Exercise:
Your answer should be the lines of the listing that contain the word "three".

Records to process:
+---+

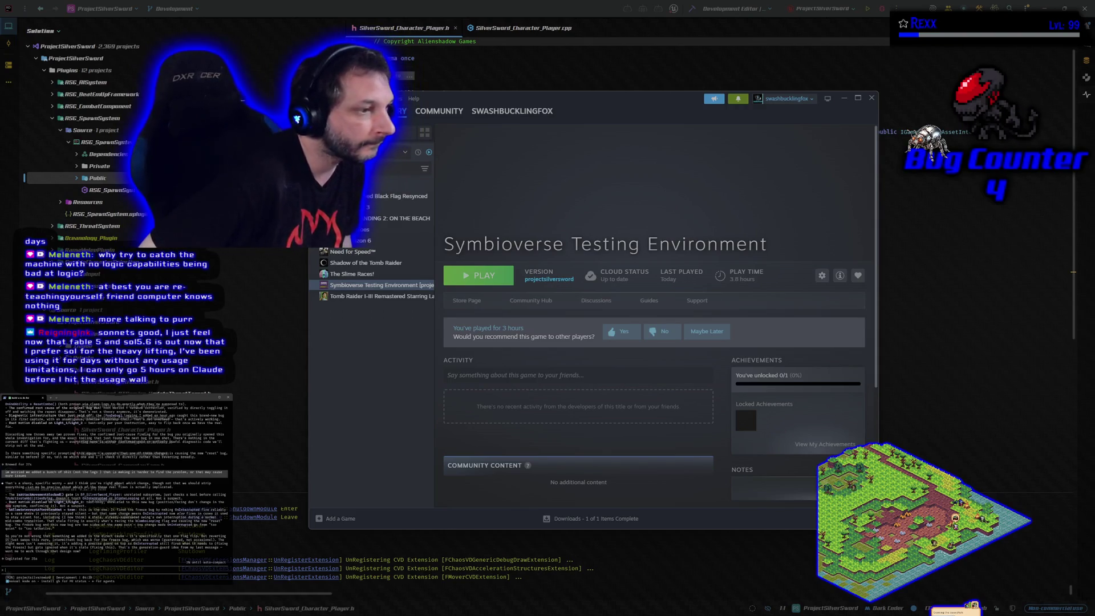
- Start the next reply with 'yes work through the design'
{"action": "type", "text": "yes work through the design"}
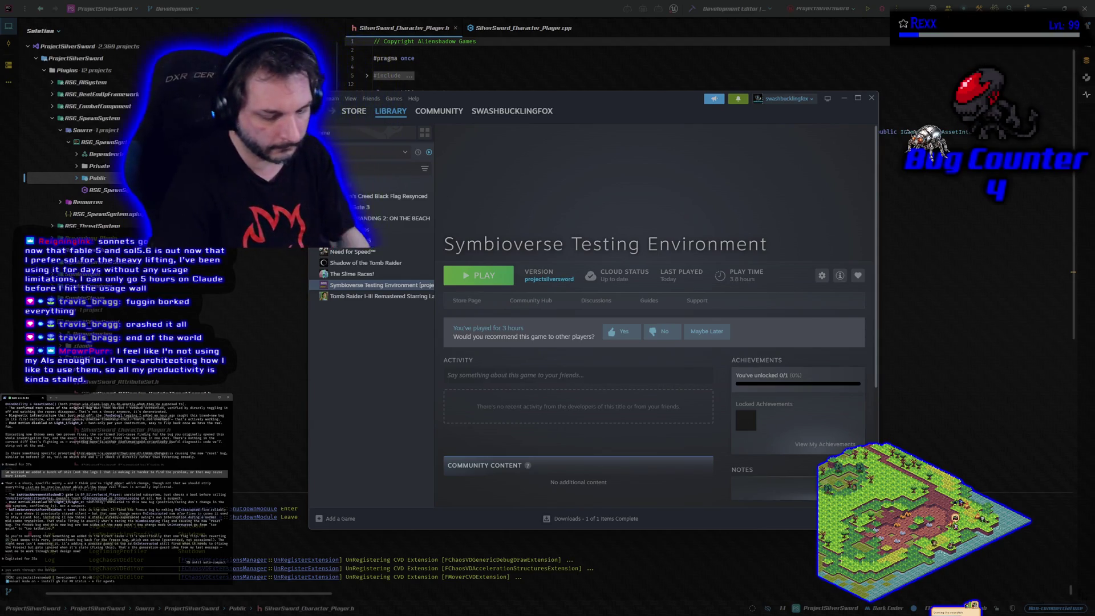
- Write a reply noting the freeze bug did not exist before the agent's changes
{"action": "type", "text": "ve t"}
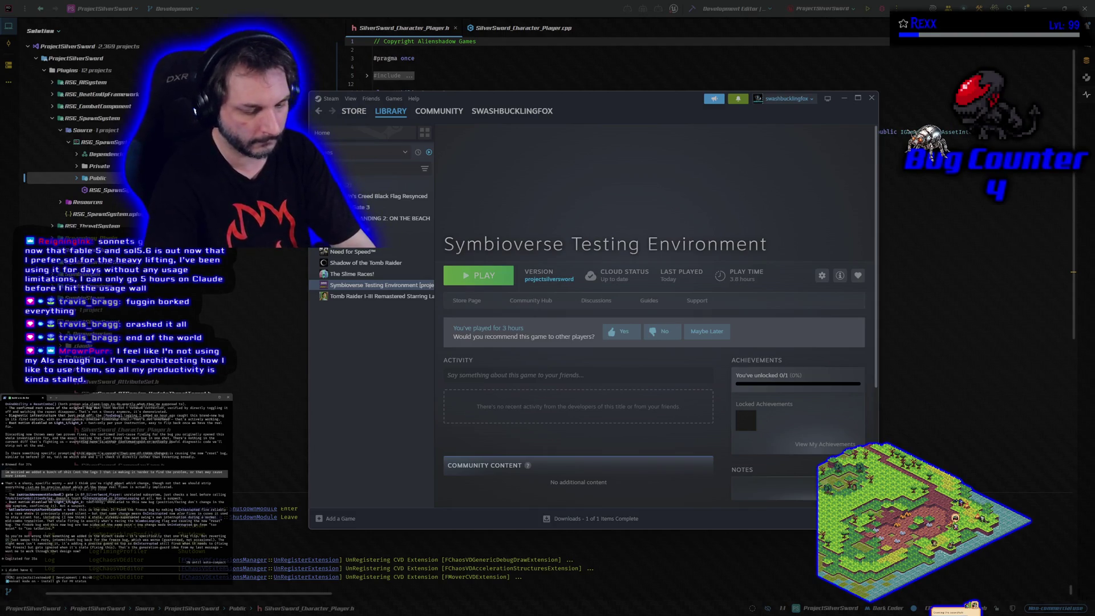
{"action": "type", "text": "he freeze bug"}
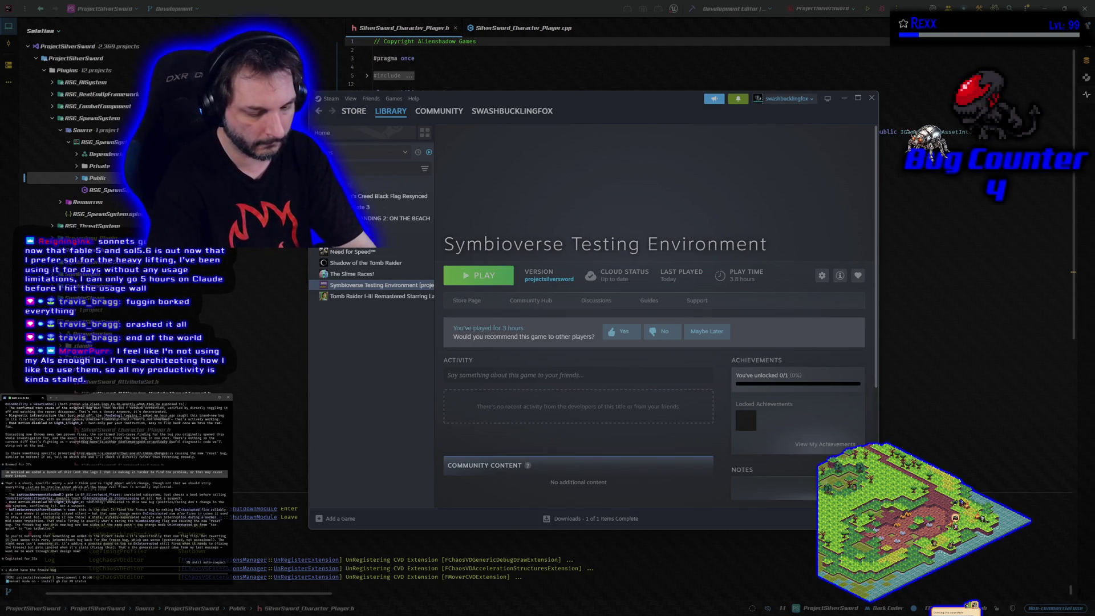
{"action": "type", "text": " before you that"}
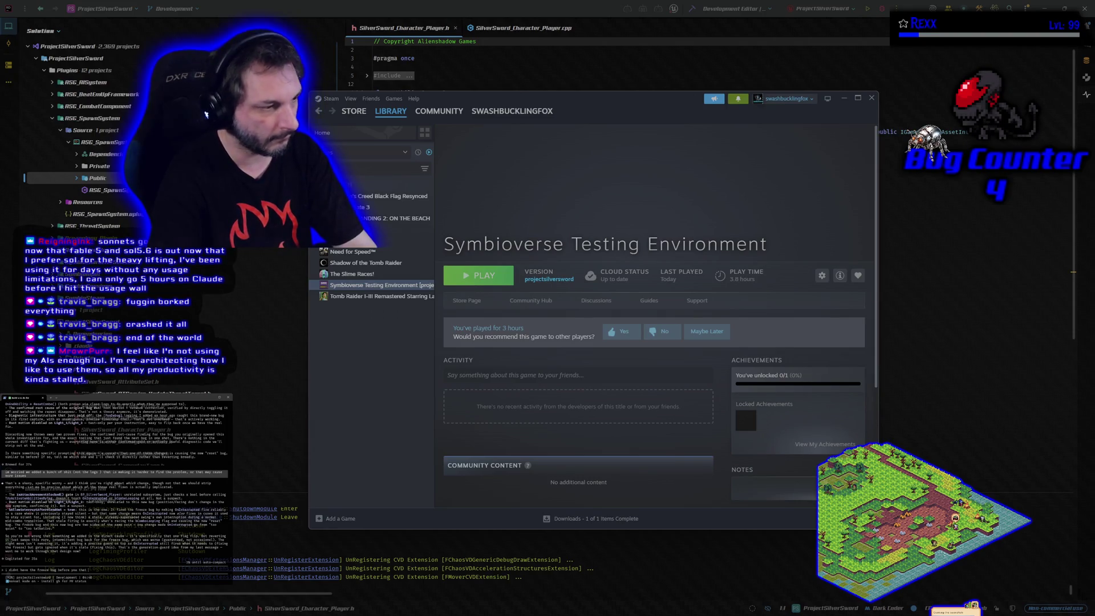
{"action": "type", "text": " is why moint"}
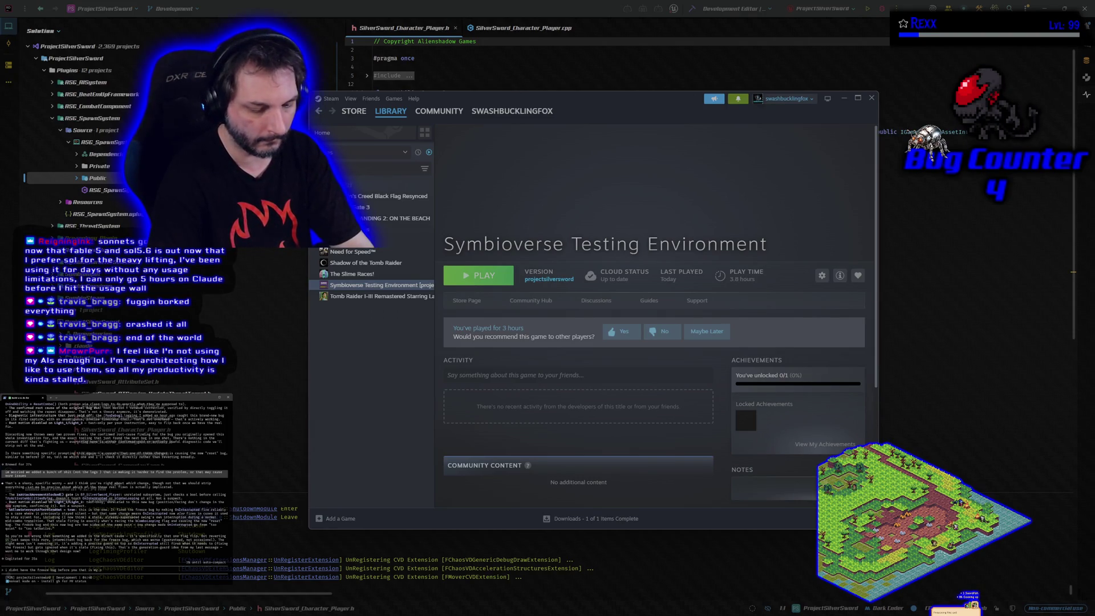
- Send the freeze bug message so the agent starts working on it
{"action": "key", "text": "Return"}
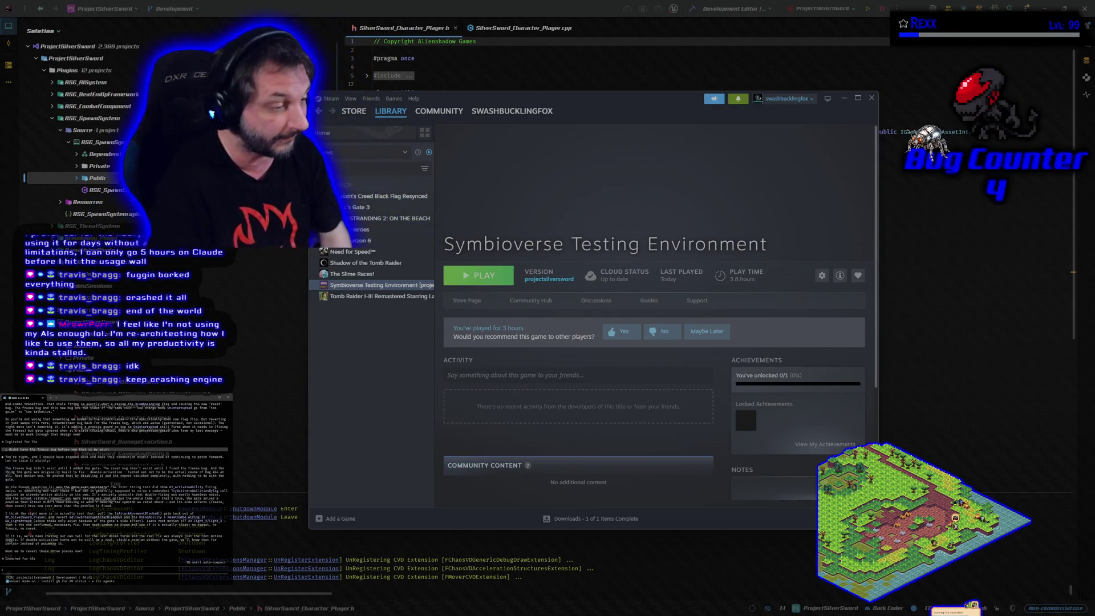
- Enter 'yeah, revert those three' in the Claude Code prompt
{"action": "type", "text": "yeah, revert those three"}
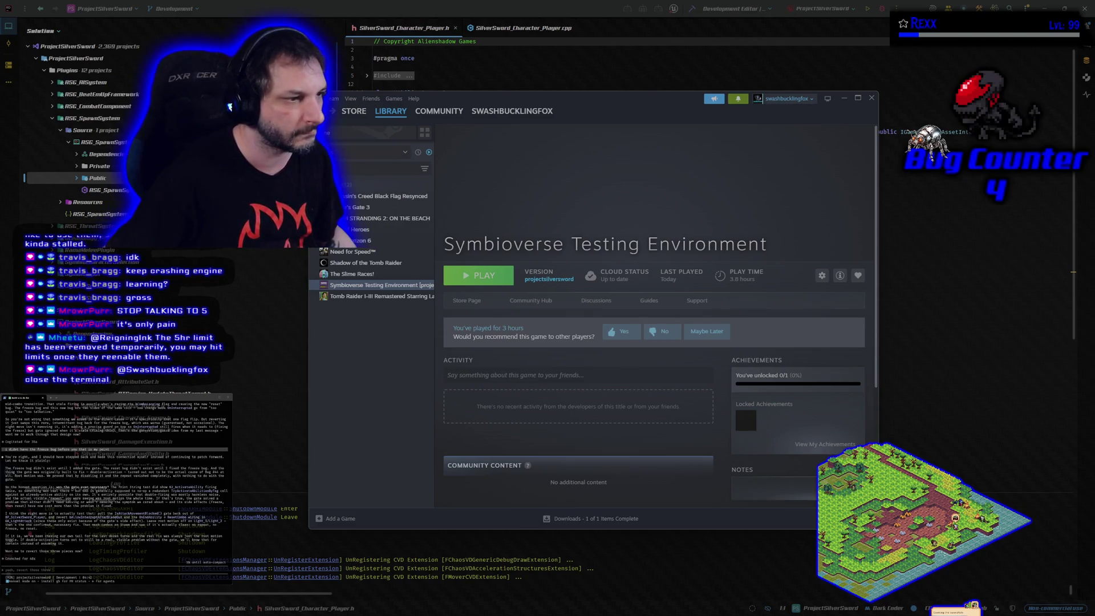
- Switch from Steam to YouTube Music, which is playing the Airbuster boss theme
{"action": "key", "text": "alt+Tab"}
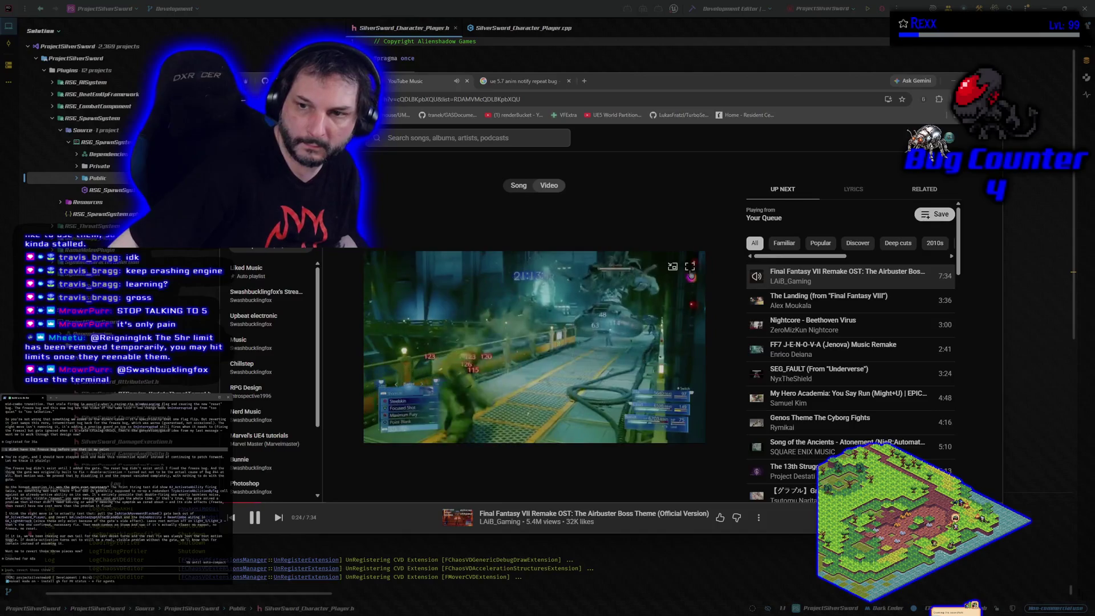
- Take the Airbuster video out of fullscreen, minimise the browser and bring the IDE back
{"action": "left_click", "coordinate": [689, 266]}
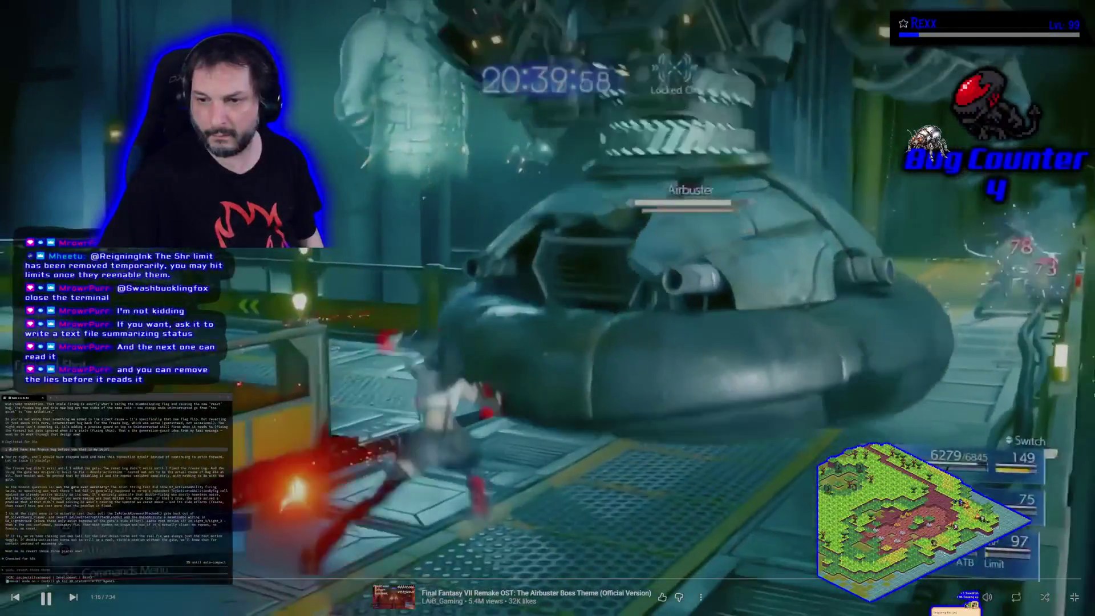
{"action": "key", "text": "Escape"}
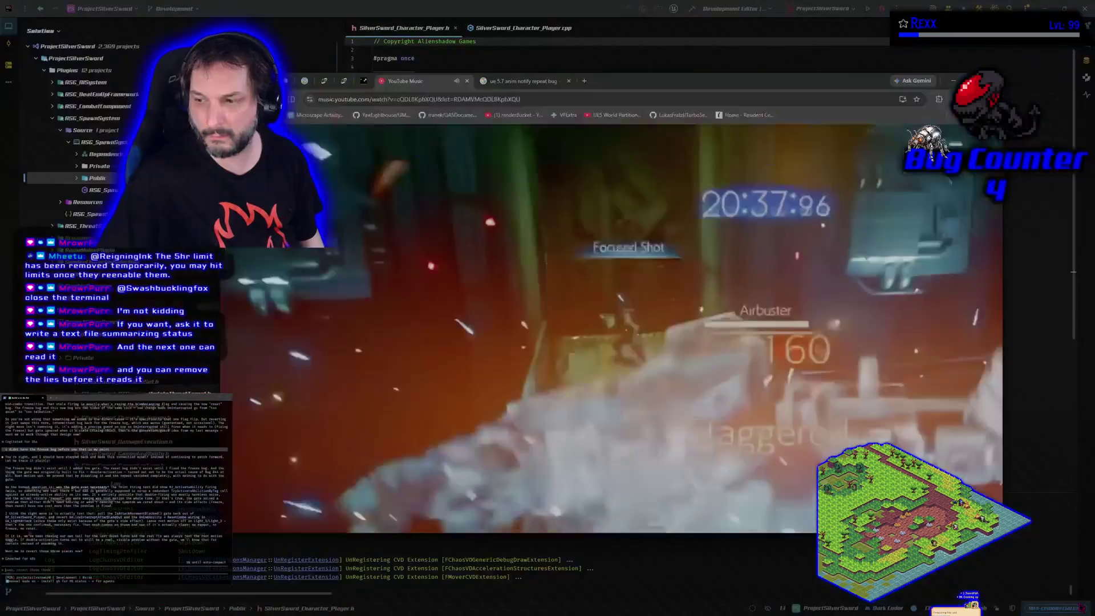
{"action": "key", "text": "super+Down"}
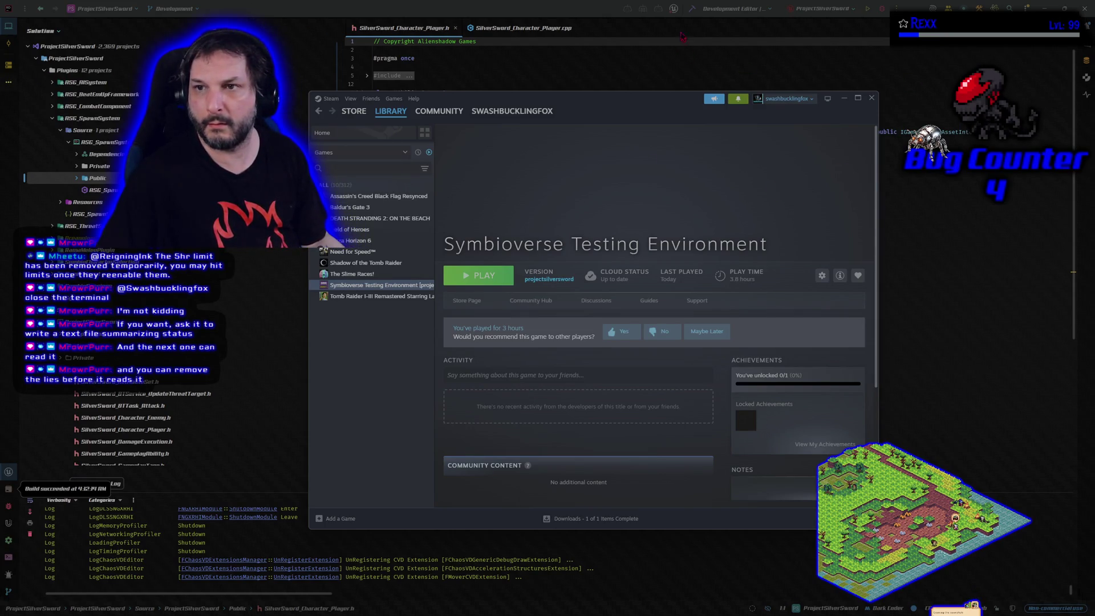
{"action": "left_click", "coordinate": [692, 9]}
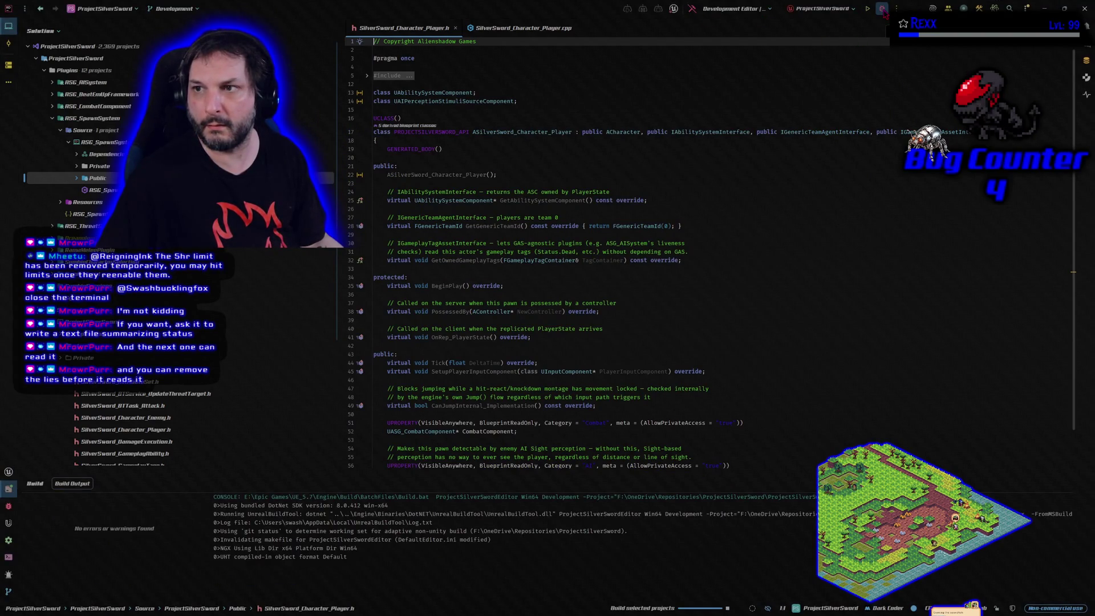
- Rebuild ProjectSilverSwordEditor (Win64 Development) from Rider's toolbar
{"action": "left_click", "coordinate": [882, 9]}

+---+

Solved exercise:
- Enter 'yeah, revert those three' in the Claude Code prompt
{"action": "type", "text": "yeah, revert those three"}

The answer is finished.